*** Exercise passage ***

>Ever since hijacked aircraft smashed into the World Trade Center and the Pentagon on September 11, the White House and the Pentagon have been devising a menu of retaliatory strikes against those deemed responsible. Just 24 hours after the attacks, President Bush reported he and his national security team had made preliminary plans for a sustained military campaign against terrorism. “This battle will take time and resolve,” he noted, “but make no mistake about it: we will win.”
Since then, selected National Guard and Reserve units have been called up to supplement U.S. forces already on duty, and the Department of Defense has ordered warships and combat aircraft to the Persian Gulf region. In his September 20 address to Congress, the President went further, announcing the war against terrorists would not conclude “until every terrorist group of global reach has been found, stopped, and destroyed.”
However, Bush and his top advisers have made it very clear that the war against terrorism will be a long and complicated war, encompassing both visible events, such as air strikes, and hidden actions, such as night-time commando raids against suspected terrorist hideouts.
Administration officials also have been clear that the war will not entail a short burst of intense military activity followed by relative calm, but rather will be a drawn-out series of major and minor engagements. Thus the U.S. effort will not end with the capture of Osama bin Laden and his immediate associates. Rather, it will expand into a full-scale campaign against all significant terrorist organizations—those with a “global reach”—along with any government that continues to provide aid or support terrorist organizations.
But how, exactly, will this “broadly based, sustained effort” be fought?
On this critical point, the White House and the Department of Defense have been noticeably silent. This means any attempt to picture the war we are about to commence must rely on conjecture, hints from presidential statements, rumors, and the experience of past conflicts. What follows is one attempt to construct a likely scenario from publicly available information.
To begin this process, we need to recapitulate what can be surmised of the administration’s potential battle plan.
First, this war will be a phased conflict, beginning with smaller-scale attacks against known terrorist training camps in Afghanistan, and leading over time to more robust strikes against states said to be harboring or aiding terrorists, including Iraq.
Second, it will include both conventional forces—Army and Marine ground units, Navy carriers and cruisers, and Air Force bombers—as well as unconventional, “special” forces—Army Rangers, Delta commandos, Navy SEALs and so on.
Third, it will begin with a focus on Afghanistan, but will quickly spread to other areas said to harbor terrorists linked to the Bin Laden network, such as Iraq, Lebanon, Sudan, and the Central Asian states of the former Soviet Union.

*** End of Exercise passage ***

Tasks to complete →
• 1. Answer these questions from the passage on the war against terrorism:
(a) How many hours after the attacks did President Bush report preliminary plans for a military campaign?
(b) On what date did the President address Congress?
(c) Which country will the war focus on at its start?
• 2. Print the part of the passage on the war against terrorism that falls between "Since then, selected" and "suspected terrorist hideouts.", inclusive.
The lines that come next have no connection to the passage on the war against terrorism.

*** Dataset section ***

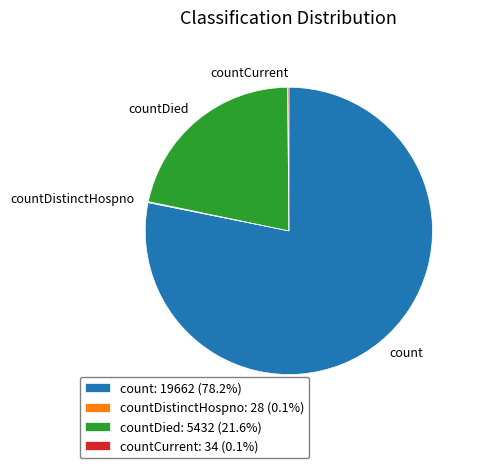

Does any single category account for the majority?

Yes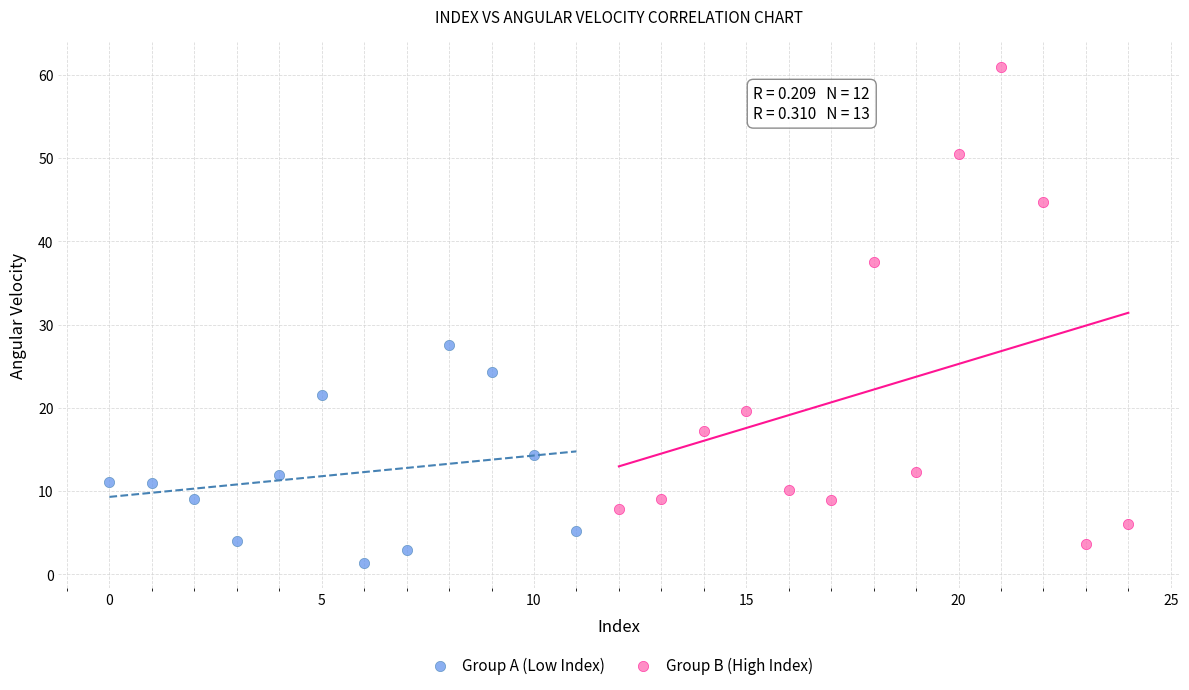

Which series reaches the maximum Y coordinate?

Group B (High Index)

*** End of Dataset section ***

Outputs for the tasks →
• 1.
(a) 24 hours
(b) September 20
(c) Afghanistan

• 2.
Since then, selected National Guard and Reserve units have been called up to supplement U.S. forces already on duty, and the Department of Defense has ordered warships and combat aircraft to the Persian Gulf region. In his September 20 address to Congress, the President went further, announcing the war against terrorists would not conclude “until every terrorist group of global reach has been found, stopped, and destroyed.”
However, Bush and his top advisers have made it very clear that the war against terrorism will be a long and complicated war, encompassing both visible events, such as air strikes, and hidden actions, such as night-time commando raids against suspected terrorist hideouts.